Notes on the Geography of Sri Lanka: Kandy: British Institutions
Call it "soft" infrastructure, but the institutions of government were as durable--more durable--than tracks and asphalt.
A closeup of the Kandy coat-of-arms. It says something about the effects of a long-running civil war that a camera pointed at what should be a symbol of civic pride triggers immediate police intervention: "no photo."
The High Court building of 1887--retired in 2005 and replaced by a big new building very inconveniently located half way to Peradeniya.
After hours: nobody around except (to the right of the camera) a chained line of prisoners.
Interior of high court.
The judge's view in the same district court. The "room" closely follows the form of the Kandyan magulmaduva, or council chamber: heavy tiled roof, carved columns, no walls in this ever-warm climate.
You can date the Sinhalization of the judicial system from this list.
Across the street from the courts: barrister's offices.
Plenty of room for more.
Enter the building and there are courtyards plastered with more shingles.
Next door: the remand prison.
Adjacent to the railway station (a modern structure, replacing the colonial one) is the old railroad hotel.

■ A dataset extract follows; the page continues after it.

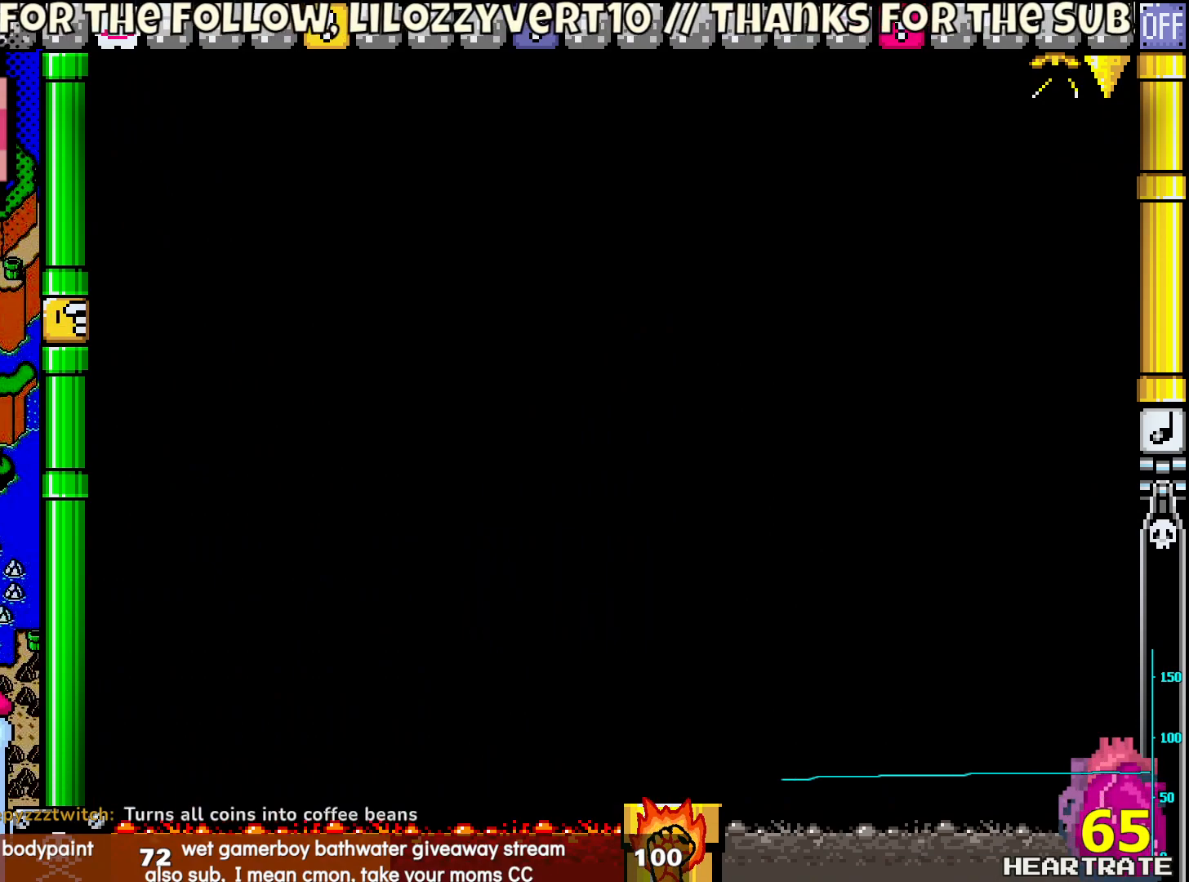
{"buttons": ["Y"], "left_stick": "center", "right_stick": "center", "events": []}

Many years ago, it was taken over for use as the town's post office.
It's still used by the postal service for sorting, but public services have been shifted to a newer building..
Another echo of the magulmaduva or royal council chamber. This is the chapel of Trinity College, established as an Anglican missionary school in 1872 and still going strong.
The chapel was completed in 1935, though it originally had a metal roof. The design was by the school's vice principal, Reverend Gaster.
The gateway to another British school, Kingswood College, established by Louis Edmund Blaze, who had taught at Trinity College, been disillusioned by its strict discipline, and after stints in Calcutta and Lahore returned to Kandy to open his own school--Boy's School--in 1891. Short of funds, he turned it over to the Methodist Church, but in 1897 it became a government-supported school. A year later it took the name Kingswood College, and in 1925 it moved to its present location, midway between Kandy and Peradeniya.
One of the first Kingswood College buildings.
Once located on the esplanade, this statue now lies behind the strictly guarded gates of a military area.
The figure comes from the Boer War and shows a member of the Ceylon Planters' Rifle Corps.